## WHAT THE EXERCISE ASKS
Repeat the entries exactly. Leave nothing out.

BEGIN

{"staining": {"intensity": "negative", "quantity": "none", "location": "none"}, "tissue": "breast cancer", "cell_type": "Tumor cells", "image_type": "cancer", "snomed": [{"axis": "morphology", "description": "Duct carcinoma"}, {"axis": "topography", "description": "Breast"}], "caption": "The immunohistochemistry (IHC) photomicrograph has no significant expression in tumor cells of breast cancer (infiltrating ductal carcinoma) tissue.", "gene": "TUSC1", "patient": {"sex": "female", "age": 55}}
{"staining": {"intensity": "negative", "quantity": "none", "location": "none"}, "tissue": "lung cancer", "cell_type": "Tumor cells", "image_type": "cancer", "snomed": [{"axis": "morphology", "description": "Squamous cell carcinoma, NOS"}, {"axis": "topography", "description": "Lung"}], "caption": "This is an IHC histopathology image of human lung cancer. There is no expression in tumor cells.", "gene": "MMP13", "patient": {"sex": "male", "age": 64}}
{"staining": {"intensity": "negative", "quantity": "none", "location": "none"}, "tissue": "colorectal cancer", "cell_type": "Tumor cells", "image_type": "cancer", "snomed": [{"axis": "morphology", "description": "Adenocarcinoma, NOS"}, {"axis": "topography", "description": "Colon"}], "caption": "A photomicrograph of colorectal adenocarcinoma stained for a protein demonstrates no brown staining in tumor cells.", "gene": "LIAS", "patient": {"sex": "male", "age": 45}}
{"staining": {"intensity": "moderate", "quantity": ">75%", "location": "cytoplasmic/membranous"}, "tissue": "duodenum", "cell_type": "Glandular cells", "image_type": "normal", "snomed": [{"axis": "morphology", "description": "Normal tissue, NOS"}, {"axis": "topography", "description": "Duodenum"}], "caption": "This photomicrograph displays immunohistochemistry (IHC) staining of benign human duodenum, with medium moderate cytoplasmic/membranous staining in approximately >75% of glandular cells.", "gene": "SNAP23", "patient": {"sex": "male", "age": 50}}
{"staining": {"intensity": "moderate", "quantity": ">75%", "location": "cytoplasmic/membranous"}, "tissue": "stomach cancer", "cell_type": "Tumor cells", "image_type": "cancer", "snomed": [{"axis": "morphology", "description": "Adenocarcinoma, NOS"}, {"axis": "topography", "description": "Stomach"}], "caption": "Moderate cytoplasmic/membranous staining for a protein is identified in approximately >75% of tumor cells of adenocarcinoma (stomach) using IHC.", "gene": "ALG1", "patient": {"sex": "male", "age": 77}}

END

## OUTPUT FOR THIS EXERCISE
{"staining": {"intensity": "negative", "quantity": "none", "location": "none"}, "tissue": "breast cancer", "cell_type": "Tumor cells", "image_type": "cancer", "snomed": [{"axis": "morphology", "description": "Duct carcinoma"}, {"axis": "topography", "description": "Breast"}], "caption": "The immunohistochemistry (IHC) photomicrograph has no significant expression in tumor cells of breast cancer (infiltrating ductal carcinoma) tissue.", "gene": "TUSC1", "patient": {"sex": "female", "age": 55}}
{"staining": {"intensity": "negative", "quantity": "none", "location": "none"}, "tissue": "lung cancer", "cell_type": "Tumor cells", "image_type": "cancer", "snomed": [{"axis": "morphology", "description": "Squamous cell carcinoma, NOS"}, {"axis": "topography", "description": "Lung"}], "caption": "This is an IHC histopathology image of human lung cancer. There is no expression in tumor cells.", "gene": "MMP13", "patient": {"sex": "male", "age": 64}}
{"staining": {"intensity": "negative", "quantity": "none", "location": "none"}, "tissue": "colorectal cancer", "cell_type": "Tumor cells", "image_type": "cancer", "snomed": [{"axis": "morphology", "description": "Adenocarcinoma, NOS"}, {"axis": "topography", "description": "Colon"}], "caption": "A photomicrograph of colorectal adenocarcinoma stained for a protein demonstrates no brown staining in tumor cells.", "gene": "LIAS", "patient": {"sex": "male", "age": 45}}
{"staining": {"intensity": "moderate", "quantity": ">75%", "location": "cytoplasmic/membranous"}, "tissue": "duodenum", "cell_type": "Glandular cells", "image_type": "normal", "snomed": [{"axis": "morphology", "description": "Normal tissue, NOS"}, {"axis": "topography", "description": "Duodenum"}], "caption": "This photomicrograph displays immunohistochemistry (IHC) staining of benign human duodenum, with medium moderate cytoplasmic/membranous staining in approximately >75% of glandular cells.", "gene": "SNAP23", "patient": {"sex": "male", "age": 50}}
{"staining": {"intensity": "moderate", "quantity": ">75%", "location": "cytoplasmic/membranous"}, "tissue": "stomach cancer", "cell_type": "Tumor cells", "image_type": "cancer", "snomed": [{"axis": "morphology", "description": "Adenocarcinoma, NOS"}, {"axis": "topography", "description": "Stomach"}], "caption": "Moderate cytoplasmic/membranous staining for a protein is identified in approximately >75% of tumor cells of adenocarcinoma (stomach) using IHC.", "gene": "ALG1", "patient": {"sex": "male", "age": 77}}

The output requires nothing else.